= Beginning of Section =
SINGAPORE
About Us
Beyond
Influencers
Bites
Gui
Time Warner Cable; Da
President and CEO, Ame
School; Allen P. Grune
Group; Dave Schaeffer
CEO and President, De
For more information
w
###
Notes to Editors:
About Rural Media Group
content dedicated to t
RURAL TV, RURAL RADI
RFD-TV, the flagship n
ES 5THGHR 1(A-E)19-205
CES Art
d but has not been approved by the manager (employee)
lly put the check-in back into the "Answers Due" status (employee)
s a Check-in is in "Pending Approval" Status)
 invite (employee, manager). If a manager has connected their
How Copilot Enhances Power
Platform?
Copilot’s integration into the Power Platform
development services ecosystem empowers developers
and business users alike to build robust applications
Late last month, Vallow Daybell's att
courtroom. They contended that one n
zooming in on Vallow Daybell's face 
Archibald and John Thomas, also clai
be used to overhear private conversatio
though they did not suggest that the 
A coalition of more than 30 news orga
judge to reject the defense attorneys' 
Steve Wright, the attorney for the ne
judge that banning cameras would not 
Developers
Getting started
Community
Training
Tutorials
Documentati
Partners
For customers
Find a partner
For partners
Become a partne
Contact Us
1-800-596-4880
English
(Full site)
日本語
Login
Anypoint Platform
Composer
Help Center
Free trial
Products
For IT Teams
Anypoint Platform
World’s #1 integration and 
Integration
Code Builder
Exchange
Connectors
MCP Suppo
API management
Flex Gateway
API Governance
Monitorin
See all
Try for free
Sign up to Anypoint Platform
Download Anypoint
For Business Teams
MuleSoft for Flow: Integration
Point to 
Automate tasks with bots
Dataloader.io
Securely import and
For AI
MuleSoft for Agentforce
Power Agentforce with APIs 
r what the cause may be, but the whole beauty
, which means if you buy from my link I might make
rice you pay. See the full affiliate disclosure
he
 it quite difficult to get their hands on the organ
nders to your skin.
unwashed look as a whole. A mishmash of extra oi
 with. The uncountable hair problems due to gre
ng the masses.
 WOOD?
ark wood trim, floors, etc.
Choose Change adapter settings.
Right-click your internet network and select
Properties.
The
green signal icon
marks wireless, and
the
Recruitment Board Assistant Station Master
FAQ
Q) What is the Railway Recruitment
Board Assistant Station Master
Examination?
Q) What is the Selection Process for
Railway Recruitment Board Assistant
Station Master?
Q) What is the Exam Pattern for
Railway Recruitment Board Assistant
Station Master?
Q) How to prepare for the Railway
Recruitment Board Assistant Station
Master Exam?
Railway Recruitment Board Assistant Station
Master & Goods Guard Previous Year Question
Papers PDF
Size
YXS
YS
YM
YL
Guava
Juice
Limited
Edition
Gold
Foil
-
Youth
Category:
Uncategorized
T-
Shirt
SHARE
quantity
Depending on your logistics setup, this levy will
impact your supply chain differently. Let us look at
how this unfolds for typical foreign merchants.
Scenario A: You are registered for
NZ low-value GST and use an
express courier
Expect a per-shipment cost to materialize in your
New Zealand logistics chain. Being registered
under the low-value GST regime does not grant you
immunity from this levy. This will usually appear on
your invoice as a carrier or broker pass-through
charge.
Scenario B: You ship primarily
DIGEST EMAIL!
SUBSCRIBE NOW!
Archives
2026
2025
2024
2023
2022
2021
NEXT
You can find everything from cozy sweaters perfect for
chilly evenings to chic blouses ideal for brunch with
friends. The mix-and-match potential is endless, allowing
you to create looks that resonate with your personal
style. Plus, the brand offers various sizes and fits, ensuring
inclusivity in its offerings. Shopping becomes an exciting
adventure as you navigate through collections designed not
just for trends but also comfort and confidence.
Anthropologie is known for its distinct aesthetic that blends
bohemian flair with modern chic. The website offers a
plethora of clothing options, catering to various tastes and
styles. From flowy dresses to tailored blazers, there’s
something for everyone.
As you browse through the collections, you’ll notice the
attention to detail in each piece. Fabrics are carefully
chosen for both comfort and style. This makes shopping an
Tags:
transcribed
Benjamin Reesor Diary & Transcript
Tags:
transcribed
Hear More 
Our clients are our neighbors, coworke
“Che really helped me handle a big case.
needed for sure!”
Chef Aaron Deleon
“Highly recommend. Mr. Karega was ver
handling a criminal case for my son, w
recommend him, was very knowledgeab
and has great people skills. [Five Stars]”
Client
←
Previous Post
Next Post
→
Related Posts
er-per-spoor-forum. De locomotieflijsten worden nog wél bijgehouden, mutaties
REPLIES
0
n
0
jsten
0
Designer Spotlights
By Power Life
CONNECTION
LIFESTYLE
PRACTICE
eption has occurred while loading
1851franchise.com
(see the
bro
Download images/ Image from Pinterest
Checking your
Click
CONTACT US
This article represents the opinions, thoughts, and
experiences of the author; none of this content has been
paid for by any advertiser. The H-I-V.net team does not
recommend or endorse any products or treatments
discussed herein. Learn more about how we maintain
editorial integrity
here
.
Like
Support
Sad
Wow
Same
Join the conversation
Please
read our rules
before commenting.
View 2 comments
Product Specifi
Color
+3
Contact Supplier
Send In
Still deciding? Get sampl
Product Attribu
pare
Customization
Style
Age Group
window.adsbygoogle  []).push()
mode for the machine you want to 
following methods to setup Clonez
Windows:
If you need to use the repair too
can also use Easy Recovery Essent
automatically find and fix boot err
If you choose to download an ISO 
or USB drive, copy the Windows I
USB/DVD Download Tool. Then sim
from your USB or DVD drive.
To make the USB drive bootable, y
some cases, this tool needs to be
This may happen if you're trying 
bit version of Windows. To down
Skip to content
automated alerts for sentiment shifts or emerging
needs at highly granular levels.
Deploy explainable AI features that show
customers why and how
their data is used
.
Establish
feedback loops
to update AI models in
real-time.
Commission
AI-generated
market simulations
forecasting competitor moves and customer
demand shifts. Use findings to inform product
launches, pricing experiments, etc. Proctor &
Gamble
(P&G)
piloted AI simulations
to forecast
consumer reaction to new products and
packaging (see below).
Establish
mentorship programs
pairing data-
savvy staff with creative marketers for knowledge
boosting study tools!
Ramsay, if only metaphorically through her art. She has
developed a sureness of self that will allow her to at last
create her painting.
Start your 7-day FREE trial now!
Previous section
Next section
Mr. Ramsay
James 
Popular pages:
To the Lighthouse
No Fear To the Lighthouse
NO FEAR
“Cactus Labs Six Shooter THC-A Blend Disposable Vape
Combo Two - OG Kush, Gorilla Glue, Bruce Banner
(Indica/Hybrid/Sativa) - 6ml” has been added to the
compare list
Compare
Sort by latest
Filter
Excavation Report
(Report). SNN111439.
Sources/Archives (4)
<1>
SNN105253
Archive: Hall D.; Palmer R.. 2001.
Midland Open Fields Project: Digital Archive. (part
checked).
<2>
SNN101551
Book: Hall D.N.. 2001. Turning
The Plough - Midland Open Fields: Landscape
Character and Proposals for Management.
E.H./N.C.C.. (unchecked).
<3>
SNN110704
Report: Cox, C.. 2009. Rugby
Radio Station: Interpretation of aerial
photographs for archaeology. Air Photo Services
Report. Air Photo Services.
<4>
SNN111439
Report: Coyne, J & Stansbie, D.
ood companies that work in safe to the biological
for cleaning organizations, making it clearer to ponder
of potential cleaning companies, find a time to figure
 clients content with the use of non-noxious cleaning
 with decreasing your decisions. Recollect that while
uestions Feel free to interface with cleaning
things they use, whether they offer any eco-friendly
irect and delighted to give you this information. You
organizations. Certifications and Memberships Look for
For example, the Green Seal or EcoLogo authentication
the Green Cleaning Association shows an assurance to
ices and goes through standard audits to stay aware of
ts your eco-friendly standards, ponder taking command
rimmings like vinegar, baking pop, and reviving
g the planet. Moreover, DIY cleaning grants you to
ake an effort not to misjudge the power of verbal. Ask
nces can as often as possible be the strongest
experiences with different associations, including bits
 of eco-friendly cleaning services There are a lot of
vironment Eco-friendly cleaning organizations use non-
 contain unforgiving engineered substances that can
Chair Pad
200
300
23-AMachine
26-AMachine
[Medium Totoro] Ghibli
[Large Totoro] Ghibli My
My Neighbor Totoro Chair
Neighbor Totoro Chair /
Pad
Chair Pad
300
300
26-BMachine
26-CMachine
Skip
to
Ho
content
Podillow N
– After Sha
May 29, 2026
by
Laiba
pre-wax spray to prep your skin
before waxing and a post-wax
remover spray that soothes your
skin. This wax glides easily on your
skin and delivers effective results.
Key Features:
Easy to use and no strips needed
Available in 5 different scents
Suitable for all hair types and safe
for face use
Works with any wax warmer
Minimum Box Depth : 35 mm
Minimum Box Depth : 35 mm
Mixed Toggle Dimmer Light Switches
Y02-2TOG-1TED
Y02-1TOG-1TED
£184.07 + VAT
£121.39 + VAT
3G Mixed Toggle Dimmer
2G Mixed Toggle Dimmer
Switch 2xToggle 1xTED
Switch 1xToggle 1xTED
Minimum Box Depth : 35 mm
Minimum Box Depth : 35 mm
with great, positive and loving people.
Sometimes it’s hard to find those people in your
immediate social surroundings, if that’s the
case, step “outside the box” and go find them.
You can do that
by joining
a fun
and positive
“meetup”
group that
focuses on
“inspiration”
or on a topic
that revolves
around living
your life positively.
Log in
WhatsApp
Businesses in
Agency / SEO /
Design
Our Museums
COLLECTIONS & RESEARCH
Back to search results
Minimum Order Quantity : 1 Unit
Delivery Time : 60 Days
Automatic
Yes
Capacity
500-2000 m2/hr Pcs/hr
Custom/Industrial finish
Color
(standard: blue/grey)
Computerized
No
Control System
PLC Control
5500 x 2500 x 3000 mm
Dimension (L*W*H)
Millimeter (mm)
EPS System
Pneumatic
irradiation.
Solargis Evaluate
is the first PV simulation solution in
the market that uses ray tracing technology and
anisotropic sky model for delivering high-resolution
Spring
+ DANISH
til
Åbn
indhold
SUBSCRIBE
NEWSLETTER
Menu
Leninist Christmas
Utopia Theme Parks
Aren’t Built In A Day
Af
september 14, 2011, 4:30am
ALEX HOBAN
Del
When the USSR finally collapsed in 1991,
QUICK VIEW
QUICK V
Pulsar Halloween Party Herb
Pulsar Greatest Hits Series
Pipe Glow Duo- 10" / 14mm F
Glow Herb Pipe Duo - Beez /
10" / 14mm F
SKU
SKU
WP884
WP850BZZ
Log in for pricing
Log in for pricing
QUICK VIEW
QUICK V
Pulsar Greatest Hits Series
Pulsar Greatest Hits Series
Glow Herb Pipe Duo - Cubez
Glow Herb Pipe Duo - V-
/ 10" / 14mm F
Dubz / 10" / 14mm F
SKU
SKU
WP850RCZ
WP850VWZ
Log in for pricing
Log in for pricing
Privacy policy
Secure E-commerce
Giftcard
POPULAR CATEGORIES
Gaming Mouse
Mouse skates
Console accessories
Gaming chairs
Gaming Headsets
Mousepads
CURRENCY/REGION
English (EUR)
= End of Section =
## The task
Scan the records above for the string "Agentforce", then copy each line where it turns up.

## Reply
MuleSoft for Agentforce
Power Agentforce with APIs 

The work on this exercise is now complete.